L'action de groupe santé est arrivée

23-02-2016 ACTUASSO LIBRE
L'action de groupe santé va permettre à quelque 500 associations agréées du système de santé d'introduire un recours en justice. Non seulement c'est nouveau, car jusqu'à présent seul le domaine de la consommation était autorisé à agir, mais c'est mieux que ce dernier car cela concerne toutes les associations agrées et pas seulement les nationales. Avec la validation du Conseil constitutionnel, c'est une mesure importante qui prend son envol.

C'est l'article 184 de la loi 2016-41 du 26 janvier 2016 dite de modernisation de notre système de santé, qui introduit l’action de groupe en matière de dommages causés par un produit de santé.

Même si "l'action ne peut porter que sur la réparation des préjudices résultant de dommages corporels subis par des usagers du système de santé", le champ est quand même assez vaste pour que les victimes puissent être entendues.

On imagine sans mal ce qu'aurait apporté une telle procédure si elle avait pu être lancée à propos des affaires du sang contaminé, du Médiator ou dernièrement des prothèses PIP. De fait, la plupart des grands scandales sanitaires de ces dernières années auraient pu être concernés par l'action de groupe. De quoi faire naître quelques regrets...

Mieux, il sera possible maintenant pour les patients d'une même clinique, d'un même centre de radiothérapie ou d'un même chirurgien de se regrouper pour porter plainte.

Naturellement, tout ne sera pas simple. Si l'intérêt d'une action de groupe en matière de santé est évident, (le juge n'aura à se prononcer qu'une seule fois sur la responsabilité en cause), et si toutes les victimes pourront être indemnisées, même celles qui n'étaient pas au départ de l'action, les procédures s'annoncent très longues et les recours nombreux (1).

Les assurances sont vent debout contre cette loi.
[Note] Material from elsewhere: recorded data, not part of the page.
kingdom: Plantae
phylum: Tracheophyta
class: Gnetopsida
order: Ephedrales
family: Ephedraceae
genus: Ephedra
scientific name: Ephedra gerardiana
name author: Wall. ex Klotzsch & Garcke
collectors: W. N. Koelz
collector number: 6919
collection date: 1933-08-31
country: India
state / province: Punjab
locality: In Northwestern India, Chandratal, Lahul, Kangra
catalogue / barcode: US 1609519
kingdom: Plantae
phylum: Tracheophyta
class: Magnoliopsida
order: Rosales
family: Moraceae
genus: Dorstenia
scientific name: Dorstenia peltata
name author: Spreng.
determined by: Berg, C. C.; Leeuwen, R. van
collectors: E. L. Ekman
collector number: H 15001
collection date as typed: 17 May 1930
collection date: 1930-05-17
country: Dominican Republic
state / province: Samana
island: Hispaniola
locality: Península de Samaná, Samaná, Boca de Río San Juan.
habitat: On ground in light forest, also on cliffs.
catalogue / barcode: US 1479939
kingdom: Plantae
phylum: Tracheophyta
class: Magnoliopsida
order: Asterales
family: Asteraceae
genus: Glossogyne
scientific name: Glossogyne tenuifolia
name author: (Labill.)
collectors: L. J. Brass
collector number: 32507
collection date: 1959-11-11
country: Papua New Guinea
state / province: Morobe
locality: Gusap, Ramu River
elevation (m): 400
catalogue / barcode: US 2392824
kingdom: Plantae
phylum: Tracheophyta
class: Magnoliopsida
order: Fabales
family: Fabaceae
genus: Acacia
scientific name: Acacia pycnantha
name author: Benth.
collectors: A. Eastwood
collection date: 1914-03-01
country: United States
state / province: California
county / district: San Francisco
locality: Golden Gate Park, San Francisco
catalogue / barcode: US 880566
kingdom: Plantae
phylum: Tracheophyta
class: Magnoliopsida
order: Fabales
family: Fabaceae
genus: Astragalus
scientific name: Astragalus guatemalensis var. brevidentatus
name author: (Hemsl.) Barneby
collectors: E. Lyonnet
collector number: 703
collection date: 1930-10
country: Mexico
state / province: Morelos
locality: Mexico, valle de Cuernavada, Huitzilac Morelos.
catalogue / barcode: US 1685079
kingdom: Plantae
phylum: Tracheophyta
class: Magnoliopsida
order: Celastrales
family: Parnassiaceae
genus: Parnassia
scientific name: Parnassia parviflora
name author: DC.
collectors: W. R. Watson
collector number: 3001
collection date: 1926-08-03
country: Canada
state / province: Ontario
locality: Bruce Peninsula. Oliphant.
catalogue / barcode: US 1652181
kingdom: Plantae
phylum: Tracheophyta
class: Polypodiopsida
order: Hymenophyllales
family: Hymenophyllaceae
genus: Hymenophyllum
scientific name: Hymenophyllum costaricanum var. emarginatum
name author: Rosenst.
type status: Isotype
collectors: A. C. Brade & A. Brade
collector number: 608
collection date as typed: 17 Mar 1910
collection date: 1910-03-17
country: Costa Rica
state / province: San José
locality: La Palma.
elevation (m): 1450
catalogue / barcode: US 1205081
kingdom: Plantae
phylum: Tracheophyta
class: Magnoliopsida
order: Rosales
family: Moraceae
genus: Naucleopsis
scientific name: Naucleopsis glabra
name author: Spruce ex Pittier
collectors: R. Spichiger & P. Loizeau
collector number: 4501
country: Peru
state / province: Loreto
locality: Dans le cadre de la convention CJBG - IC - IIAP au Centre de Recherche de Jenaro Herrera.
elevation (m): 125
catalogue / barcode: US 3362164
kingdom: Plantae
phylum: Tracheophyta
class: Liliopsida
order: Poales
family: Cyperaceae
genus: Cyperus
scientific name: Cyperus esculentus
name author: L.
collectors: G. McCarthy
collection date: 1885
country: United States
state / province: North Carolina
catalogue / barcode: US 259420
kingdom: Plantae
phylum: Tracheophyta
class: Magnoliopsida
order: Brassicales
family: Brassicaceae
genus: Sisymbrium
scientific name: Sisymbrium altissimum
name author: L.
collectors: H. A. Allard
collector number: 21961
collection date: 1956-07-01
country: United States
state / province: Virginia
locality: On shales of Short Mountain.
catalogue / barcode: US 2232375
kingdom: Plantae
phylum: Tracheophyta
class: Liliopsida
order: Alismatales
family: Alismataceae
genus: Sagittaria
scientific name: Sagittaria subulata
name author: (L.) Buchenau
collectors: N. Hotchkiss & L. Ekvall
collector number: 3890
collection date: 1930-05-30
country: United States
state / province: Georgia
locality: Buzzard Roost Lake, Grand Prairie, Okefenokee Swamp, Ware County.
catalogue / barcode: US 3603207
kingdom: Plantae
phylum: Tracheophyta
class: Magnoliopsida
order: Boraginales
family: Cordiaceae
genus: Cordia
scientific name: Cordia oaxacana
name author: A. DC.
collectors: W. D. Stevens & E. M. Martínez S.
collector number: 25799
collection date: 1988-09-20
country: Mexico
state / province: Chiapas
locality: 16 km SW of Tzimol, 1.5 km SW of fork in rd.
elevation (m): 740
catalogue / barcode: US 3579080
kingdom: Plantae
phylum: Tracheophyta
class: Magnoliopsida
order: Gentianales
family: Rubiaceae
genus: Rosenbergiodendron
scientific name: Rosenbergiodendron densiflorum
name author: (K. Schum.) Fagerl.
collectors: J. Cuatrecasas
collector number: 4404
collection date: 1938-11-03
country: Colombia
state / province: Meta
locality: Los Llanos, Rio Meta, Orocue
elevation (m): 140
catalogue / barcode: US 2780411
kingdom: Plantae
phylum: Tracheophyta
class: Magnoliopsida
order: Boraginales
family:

On imagine sans peine pourquoi. Ce simple fait ne peut que donner du baume au coeur de toutes celles et tous ceux qui souffrent parce que l'intérêt particulier avait primé sur l'intérêt général.

En savoir plus
(1) La loi ne prévoyant aucune phase préalable de recevabilité, il faudra attendre au moins un an avant le premier jugement sur les éventuelles recevabilités et responsabilités. Quant aux indemnisations, dans l'hypothèse d'un jugement de responsabilité, il faudra probablement attendre plusieurs années (dont le temps incompressible de l'expertise) avant d'être fixé. De plus, on peut craindre que les moyens ne seront pas donnés aux tribunaux afin de s'organiser pour absorber ce type de recours collectifs.